Communication

Communication is an Art – work together

Communication is an Art – work together

One of the most important things I have always strived for is communication – everyone should know what everyone else is doing. This speeds response to customers and empowers everyone in the organization to make decisions.

When I worked at Milliken we underwent a lot of training focusing on Japanese management technics. If everyone had a consistent desk layout, papers organized the same, then you could sit at any desk and work.

This holds true in todays environment. I have pushed for this in our company with our IT strategy. I should be able to sit at any computer and see my same desktop I see anywhere else. My mapped drives, programs, etc. Well, we did it! We created images with all of our software installed and built common user profiles.
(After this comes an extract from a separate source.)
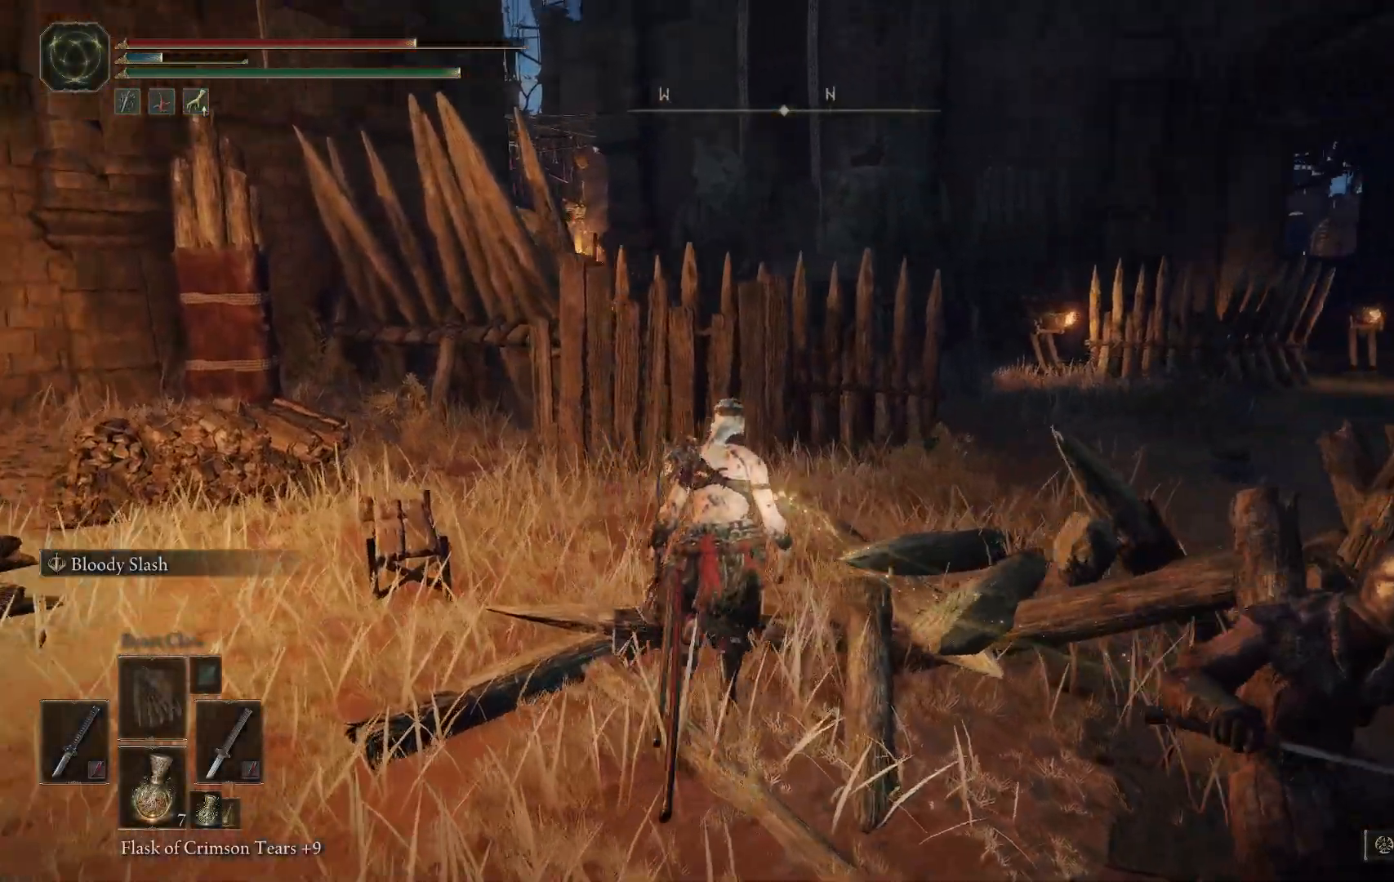
{"dt_ms": 500, "buttons": ["B"], "left_stick": "up-right", "right_stick": "center", "events": [[100, "left_stick", "up-right"], [167, "right_stick", "center"], [350, "B", "down"]]}
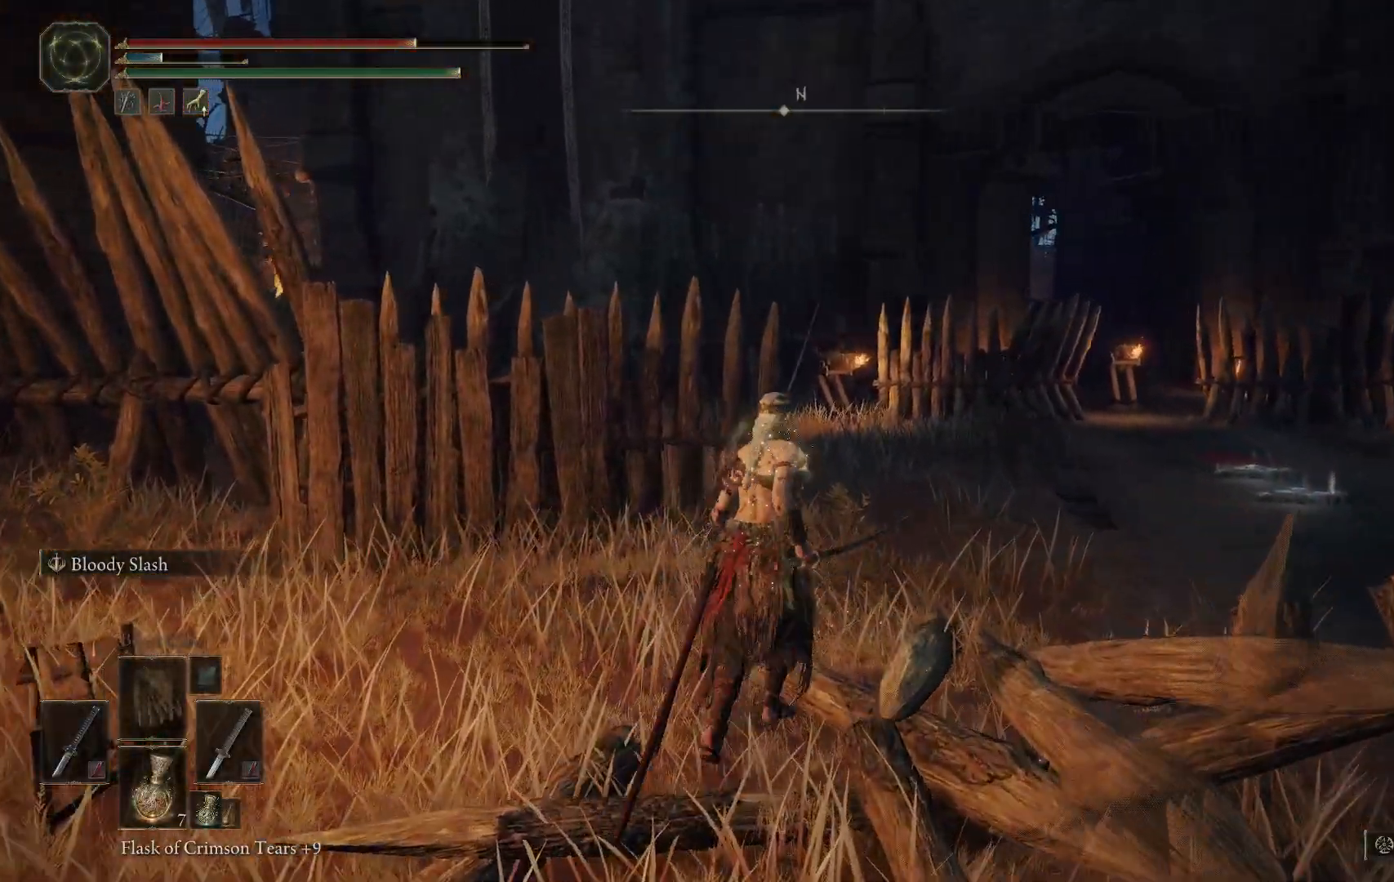
{"dt_ms": 500, "buttons": [], "left_stick": "up-right", "right_stick": "center", "events": [[17, "B", "up"]]}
With our IT company’s help they added network roaming to the domain so no matter where I sit down, I see MY COMPUTER desktop.
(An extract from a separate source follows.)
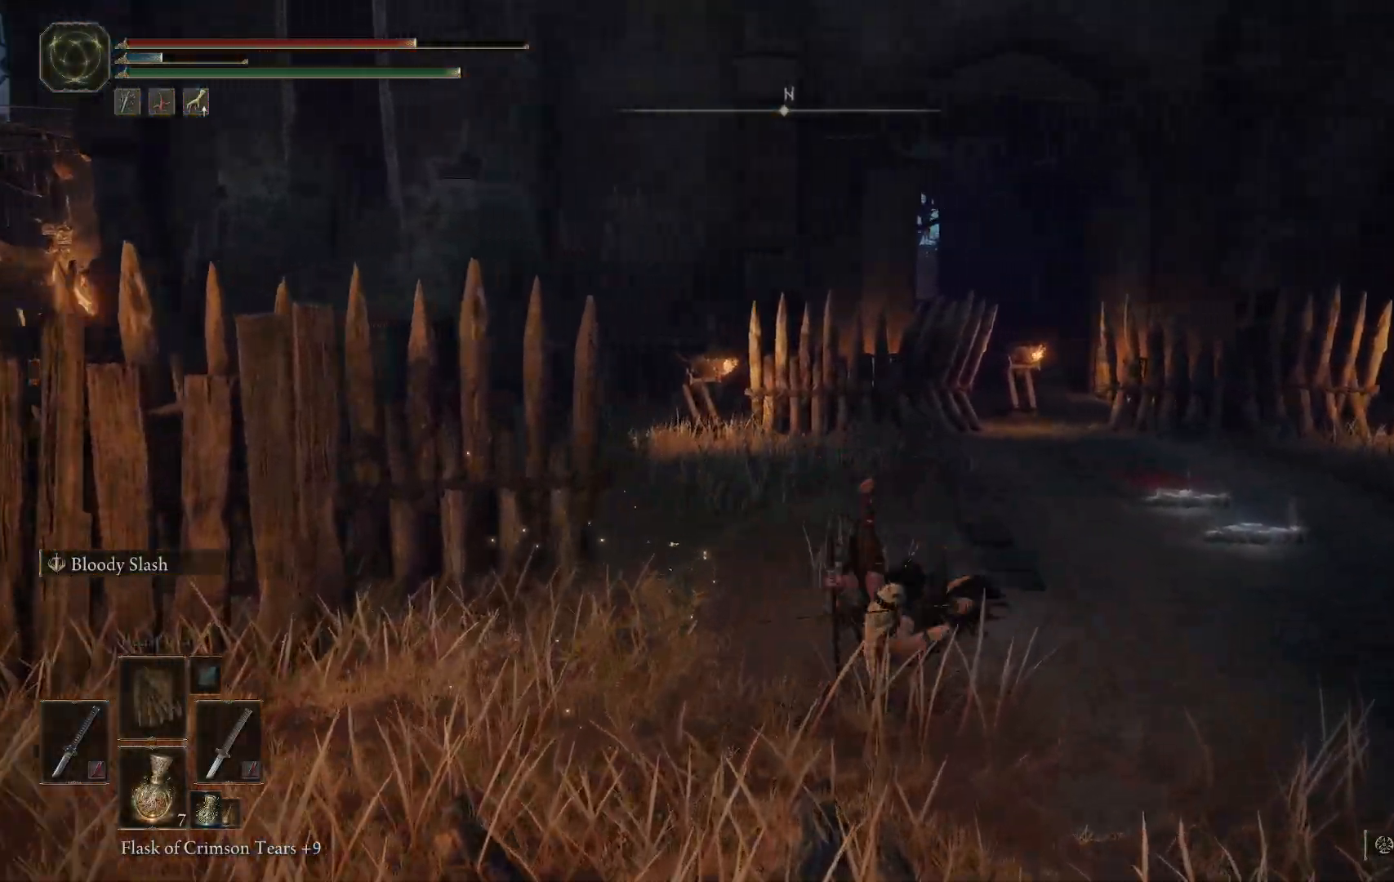
{"dt_ms": 500, "buttons": [], "left_stick": "up", "right_stick": "center", "events": [[100, "left_stick", "up"]]}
There will be more to follow on this ….

But, it brings me back to what prompted me to write this. I am amazed at how compartmentalized companies are in how they work. We took multiple phone calls and emails from the same company today reporting a software problem. Each person that encountered it, reported it independently. Each person IGNORED our tech ticket system, except the first person who reported it. And, it was already a resolved, closed issue. Anyone could have logged in and checked the status.

Communication, consistency — can you work from someone else’s desk tomorrow? Do you know what to do if a customer calls them and asks a question? Send them to voice mail or help?